EXERCISE DIRECTIONS: All lines from the one containing "#3d3a85; stroke-width: 16" down to the one containing "middle; dominant-baseline: central;", both ends included, are to be given again exactly; omit the rest of the listing below.

[RECORDS SHOWN — start]

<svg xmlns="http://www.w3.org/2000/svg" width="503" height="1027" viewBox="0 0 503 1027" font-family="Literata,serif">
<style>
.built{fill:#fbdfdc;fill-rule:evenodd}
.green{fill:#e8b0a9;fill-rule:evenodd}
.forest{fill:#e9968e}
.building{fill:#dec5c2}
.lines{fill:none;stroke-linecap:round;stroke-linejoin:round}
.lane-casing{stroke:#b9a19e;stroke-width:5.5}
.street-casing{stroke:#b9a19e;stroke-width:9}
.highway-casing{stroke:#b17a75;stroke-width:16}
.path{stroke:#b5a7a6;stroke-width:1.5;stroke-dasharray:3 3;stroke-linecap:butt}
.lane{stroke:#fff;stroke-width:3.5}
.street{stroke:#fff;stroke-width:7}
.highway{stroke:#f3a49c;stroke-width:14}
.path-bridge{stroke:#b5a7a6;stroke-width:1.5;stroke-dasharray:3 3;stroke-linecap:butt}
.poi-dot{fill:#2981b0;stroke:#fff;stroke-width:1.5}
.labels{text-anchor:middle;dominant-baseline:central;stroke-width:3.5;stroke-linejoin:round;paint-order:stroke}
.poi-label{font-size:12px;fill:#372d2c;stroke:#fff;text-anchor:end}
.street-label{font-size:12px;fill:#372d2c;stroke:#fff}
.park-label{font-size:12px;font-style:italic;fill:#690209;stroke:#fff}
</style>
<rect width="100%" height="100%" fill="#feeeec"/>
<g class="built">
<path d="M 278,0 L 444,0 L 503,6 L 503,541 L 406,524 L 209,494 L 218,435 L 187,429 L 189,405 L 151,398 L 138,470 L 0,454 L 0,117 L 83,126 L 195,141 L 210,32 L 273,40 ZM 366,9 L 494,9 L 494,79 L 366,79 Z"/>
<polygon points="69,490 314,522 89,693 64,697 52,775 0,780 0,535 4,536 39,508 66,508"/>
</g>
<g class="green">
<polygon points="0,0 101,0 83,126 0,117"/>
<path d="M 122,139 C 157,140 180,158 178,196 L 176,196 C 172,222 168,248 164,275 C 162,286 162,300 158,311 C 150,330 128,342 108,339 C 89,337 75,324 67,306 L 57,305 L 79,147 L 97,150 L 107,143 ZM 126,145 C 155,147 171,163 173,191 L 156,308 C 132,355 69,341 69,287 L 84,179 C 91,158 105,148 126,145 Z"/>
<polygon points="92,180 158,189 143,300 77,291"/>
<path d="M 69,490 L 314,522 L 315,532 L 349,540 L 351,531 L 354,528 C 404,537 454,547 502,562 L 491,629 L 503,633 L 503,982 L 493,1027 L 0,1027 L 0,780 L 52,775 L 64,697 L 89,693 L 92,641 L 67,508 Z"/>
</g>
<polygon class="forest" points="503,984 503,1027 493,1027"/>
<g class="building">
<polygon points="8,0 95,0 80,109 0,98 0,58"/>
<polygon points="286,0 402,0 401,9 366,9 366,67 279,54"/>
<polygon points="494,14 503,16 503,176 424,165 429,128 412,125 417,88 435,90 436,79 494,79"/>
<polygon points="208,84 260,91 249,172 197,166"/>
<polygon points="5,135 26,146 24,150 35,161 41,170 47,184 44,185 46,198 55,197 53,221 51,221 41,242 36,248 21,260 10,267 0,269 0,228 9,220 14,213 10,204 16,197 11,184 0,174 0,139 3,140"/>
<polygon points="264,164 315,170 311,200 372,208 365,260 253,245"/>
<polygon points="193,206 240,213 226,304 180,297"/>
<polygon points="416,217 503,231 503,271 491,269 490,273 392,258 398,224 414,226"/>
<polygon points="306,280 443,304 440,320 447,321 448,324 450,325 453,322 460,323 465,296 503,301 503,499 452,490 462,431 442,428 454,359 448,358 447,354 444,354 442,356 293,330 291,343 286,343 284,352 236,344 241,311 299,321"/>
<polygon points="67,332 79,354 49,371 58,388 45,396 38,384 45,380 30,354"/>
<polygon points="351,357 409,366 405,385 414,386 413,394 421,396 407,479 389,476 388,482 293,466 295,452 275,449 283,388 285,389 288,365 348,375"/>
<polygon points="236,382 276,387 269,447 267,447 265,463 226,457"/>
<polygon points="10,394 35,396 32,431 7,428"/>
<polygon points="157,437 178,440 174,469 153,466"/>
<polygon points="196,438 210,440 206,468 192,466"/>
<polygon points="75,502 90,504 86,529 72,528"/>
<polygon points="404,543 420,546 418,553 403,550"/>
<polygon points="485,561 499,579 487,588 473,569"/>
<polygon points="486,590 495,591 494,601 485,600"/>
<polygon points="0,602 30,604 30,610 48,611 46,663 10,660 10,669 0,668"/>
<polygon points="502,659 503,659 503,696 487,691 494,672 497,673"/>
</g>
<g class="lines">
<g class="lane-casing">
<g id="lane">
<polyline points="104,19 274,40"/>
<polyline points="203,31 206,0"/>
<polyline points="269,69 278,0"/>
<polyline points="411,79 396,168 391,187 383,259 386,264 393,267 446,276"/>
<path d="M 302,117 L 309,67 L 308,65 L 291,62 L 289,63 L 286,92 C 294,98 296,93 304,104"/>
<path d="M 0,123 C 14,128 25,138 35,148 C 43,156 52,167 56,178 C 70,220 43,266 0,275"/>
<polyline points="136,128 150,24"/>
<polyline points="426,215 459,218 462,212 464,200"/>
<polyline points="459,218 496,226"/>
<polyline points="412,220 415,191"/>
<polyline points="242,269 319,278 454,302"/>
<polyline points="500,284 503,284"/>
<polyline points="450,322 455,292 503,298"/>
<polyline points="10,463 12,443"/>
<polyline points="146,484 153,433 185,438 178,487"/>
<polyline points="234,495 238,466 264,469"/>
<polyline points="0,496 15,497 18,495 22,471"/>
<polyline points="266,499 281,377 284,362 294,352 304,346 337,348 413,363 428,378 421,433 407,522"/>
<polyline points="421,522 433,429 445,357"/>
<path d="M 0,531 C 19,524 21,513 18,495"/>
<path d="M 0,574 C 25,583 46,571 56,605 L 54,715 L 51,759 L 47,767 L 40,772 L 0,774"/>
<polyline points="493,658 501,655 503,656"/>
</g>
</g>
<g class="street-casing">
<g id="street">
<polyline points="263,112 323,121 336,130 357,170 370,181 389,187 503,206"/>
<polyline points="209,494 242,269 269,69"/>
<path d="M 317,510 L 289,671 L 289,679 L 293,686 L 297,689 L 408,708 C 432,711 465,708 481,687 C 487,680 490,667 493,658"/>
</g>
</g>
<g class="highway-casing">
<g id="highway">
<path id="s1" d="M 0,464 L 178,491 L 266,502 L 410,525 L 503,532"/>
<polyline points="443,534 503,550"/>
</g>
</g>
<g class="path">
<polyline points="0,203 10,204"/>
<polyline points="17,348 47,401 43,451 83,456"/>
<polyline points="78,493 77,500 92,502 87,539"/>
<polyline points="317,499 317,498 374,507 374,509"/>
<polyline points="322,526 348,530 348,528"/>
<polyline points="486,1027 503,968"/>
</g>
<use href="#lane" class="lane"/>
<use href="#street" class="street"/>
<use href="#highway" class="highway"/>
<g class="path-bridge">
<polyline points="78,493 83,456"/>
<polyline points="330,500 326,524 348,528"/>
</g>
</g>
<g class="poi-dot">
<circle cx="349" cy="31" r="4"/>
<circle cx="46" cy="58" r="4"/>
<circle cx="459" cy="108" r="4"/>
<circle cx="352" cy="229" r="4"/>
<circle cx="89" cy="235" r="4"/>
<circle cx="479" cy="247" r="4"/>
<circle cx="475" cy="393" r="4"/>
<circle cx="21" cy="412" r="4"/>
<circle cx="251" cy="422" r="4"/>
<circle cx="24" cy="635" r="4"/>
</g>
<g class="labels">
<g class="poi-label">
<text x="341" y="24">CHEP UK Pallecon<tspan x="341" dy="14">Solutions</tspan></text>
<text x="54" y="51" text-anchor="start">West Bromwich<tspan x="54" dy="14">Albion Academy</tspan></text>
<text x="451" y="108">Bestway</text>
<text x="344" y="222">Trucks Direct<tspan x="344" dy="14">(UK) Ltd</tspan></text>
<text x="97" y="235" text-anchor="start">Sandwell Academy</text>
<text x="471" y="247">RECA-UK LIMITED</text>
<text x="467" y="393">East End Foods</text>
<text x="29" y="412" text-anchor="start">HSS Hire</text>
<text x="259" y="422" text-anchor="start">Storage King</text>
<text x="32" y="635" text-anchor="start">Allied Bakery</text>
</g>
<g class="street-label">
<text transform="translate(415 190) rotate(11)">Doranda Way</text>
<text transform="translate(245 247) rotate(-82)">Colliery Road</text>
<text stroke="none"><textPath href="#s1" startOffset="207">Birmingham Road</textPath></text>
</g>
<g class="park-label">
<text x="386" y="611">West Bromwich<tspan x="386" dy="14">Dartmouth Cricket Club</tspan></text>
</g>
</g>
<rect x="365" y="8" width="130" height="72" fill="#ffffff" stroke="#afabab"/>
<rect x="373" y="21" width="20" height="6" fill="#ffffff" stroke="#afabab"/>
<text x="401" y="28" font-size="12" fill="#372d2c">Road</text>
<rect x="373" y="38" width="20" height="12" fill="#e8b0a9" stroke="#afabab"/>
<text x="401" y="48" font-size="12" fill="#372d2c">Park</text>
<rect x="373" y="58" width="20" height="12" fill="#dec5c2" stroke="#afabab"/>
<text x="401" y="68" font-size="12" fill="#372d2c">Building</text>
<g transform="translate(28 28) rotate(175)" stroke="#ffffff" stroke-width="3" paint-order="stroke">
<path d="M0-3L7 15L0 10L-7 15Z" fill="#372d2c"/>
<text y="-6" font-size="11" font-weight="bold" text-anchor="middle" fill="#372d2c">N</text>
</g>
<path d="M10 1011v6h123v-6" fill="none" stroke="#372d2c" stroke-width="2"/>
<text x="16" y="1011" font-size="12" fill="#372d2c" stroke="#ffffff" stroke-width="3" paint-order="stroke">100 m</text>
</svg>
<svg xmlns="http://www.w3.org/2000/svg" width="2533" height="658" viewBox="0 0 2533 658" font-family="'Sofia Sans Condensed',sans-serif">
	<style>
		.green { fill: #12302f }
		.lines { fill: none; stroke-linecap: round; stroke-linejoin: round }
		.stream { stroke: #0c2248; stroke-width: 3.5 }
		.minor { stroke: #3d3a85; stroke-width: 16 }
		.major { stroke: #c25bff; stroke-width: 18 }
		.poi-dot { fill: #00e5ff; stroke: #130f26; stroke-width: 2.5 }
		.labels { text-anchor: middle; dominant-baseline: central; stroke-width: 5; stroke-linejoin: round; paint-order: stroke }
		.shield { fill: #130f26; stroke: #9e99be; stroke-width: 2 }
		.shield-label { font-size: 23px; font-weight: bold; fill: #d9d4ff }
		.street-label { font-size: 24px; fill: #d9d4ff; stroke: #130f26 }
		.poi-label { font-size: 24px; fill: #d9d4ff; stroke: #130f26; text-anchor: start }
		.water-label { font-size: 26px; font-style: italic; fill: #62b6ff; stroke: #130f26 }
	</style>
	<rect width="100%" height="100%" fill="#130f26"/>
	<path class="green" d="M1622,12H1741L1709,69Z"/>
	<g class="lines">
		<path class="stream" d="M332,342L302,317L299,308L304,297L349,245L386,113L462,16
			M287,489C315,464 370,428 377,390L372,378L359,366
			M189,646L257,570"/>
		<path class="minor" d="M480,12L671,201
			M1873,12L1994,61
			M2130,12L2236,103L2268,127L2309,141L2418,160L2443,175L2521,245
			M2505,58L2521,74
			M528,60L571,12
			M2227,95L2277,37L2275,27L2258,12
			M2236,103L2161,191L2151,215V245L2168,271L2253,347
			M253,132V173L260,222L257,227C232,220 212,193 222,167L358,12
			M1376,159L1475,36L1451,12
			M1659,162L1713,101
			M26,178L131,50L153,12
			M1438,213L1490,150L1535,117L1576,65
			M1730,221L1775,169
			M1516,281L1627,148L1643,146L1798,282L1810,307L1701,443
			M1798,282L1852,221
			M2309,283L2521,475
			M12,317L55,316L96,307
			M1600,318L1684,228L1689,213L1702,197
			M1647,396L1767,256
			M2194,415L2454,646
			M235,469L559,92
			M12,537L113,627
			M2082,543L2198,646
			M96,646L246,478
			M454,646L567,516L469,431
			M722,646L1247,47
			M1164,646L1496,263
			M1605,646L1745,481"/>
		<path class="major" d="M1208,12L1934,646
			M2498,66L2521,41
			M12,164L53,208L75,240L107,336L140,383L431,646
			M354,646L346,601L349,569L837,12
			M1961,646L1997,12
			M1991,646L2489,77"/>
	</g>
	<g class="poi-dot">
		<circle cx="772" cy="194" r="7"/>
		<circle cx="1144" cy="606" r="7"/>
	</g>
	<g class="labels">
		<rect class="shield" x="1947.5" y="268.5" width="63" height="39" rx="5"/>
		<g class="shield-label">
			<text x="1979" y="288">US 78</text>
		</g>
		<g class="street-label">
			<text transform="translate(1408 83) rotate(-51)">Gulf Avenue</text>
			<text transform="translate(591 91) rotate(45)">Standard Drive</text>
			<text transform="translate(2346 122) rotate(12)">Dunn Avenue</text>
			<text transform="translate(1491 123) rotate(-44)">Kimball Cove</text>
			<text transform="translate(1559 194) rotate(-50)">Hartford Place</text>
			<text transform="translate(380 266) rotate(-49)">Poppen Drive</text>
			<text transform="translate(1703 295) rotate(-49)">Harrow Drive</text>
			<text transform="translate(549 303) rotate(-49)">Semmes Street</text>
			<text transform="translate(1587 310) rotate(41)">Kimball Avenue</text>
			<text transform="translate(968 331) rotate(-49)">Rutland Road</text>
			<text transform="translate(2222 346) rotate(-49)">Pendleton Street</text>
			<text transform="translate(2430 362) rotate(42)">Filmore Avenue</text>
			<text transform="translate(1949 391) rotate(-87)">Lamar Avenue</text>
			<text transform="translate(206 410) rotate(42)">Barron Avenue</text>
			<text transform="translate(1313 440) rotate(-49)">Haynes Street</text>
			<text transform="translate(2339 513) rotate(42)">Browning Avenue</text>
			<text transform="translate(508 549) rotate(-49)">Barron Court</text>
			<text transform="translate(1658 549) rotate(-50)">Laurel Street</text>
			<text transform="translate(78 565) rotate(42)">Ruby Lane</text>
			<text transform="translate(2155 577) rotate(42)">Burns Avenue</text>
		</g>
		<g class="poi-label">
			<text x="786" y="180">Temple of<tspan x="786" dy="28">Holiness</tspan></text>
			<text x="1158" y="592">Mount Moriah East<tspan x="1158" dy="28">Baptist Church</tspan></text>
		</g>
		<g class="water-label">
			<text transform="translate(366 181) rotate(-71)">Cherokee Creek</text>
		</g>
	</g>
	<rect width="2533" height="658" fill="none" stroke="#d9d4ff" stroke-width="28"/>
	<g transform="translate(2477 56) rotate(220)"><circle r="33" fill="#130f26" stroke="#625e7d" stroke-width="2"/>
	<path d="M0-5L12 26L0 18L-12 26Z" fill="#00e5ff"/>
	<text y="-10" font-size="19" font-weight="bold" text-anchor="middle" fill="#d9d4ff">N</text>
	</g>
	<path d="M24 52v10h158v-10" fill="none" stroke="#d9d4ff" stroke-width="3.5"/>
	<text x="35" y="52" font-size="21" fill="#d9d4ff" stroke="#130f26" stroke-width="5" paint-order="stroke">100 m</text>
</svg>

[RECORDS SHOWN — finish]

TASK RESPONSE:
		.minor { stroke: #3d3a85; stroke-width: 16 }
		.major { stroke: #c25bff; stroke-width: 18 }
		.poi-dot { fill: #00e5ff; stroke: #130f26; stroke-width: 2.5 }
		.labels { text-anchor: middle; dominant-baseline: central; stroke-width: 5; stroke-linejoin: round; paint-order: stroke }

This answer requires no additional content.